> _HOW TO COMPLETE THIS TASK_:
Write only the number of lines in the entries below that contain the string "Right".

[Collected data]
= = = = =
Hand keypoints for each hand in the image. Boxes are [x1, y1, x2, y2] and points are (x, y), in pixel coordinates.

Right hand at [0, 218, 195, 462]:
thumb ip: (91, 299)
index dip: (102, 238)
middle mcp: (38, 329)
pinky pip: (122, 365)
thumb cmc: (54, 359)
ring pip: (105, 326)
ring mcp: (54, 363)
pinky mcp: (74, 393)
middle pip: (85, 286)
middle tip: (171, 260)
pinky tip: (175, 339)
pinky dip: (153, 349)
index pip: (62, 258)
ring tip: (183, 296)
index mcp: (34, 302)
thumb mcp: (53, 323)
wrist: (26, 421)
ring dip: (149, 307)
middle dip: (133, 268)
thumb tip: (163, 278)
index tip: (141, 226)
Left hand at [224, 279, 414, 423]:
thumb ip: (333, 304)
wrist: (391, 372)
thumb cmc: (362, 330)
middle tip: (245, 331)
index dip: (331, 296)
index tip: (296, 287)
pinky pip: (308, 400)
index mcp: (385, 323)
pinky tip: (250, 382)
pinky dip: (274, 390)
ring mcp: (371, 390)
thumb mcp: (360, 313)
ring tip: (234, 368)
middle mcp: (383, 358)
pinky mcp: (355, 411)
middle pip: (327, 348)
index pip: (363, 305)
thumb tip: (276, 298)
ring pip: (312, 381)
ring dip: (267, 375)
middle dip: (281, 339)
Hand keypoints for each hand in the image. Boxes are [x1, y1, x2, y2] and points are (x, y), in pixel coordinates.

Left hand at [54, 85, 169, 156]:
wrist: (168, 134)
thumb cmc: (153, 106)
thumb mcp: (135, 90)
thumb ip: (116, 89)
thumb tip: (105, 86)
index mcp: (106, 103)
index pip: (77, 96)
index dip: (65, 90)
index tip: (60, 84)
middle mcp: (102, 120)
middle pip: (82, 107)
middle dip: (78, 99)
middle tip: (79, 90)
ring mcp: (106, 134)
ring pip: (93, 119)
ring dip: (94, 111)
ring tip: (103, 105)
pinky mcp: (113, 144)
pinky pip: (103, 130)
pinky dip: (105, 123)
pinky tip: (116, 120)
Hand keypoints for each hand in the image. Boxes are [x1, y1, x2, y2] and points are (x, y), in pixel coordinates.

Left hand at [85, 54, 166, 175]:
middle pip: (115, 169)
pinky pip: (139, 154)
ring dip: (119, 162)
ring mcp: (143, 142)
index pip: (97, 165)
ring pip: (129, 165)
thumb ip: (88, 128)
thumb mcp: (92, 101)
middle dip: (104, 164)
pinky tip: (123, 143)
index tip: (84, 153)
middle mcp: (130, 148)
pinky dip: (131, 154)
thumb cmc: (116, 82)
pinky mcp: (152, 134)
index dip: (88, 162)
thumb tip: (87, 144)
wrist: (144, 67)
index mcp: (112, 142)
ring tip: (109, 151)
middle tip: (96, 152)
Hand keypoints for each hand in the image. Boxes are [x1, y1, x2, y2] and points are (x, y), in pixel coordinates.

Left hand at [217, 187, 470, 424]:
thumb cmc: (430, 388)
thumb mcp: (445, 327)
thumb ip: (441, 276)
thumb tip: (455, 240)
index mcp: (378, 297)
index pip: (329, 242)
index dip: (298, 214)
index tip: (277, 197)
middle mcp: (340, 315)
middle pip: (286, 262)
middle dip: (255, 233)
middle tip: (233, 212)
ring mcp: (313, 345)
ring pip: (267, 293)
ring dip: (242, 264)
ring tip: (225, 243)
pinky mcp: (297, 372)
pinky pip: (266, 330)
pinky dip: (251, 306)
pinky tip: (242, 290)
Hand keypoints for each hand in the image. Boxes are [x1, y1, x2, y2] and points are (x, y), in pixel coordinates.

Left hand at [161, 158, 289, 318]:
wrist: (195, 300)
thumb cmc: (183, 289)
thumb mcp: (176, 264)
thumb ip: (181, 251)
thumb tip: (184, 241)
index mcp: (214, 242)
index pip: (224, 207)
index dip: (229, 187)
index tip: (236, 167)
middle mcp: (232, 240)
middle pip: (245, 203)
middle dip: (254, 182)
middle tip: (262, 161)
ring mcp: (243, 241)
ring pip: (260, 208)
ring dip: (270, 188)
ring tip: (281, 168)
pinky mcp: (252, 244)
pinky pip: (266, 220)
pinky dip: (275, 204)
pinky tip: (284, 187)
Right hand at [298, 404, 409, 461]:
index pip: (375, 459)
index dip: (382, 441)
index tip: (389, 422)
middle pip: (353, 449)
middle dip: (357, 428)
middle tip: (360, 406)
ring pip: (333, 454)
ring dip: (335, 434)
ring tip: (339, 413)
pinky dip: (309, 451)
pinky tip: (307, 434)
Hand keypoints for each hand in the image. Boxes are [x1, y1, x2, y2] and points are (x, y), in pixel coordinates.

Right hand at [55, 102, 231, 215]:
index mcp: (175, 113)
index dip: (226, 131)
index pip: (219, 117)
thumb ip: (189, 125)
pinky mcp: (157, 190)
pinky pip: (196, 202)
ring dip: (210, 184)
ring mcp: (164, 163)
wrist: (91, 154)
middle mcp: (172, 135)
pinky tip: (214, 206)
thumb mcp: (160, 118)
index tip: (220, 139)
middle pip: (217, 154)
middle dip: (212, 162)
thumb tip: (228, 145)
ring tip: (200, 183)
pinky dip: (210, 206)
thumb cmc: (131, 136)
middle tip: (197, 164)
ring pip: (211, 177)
= = = = =
> _EXPECTED OUTPUT_:
3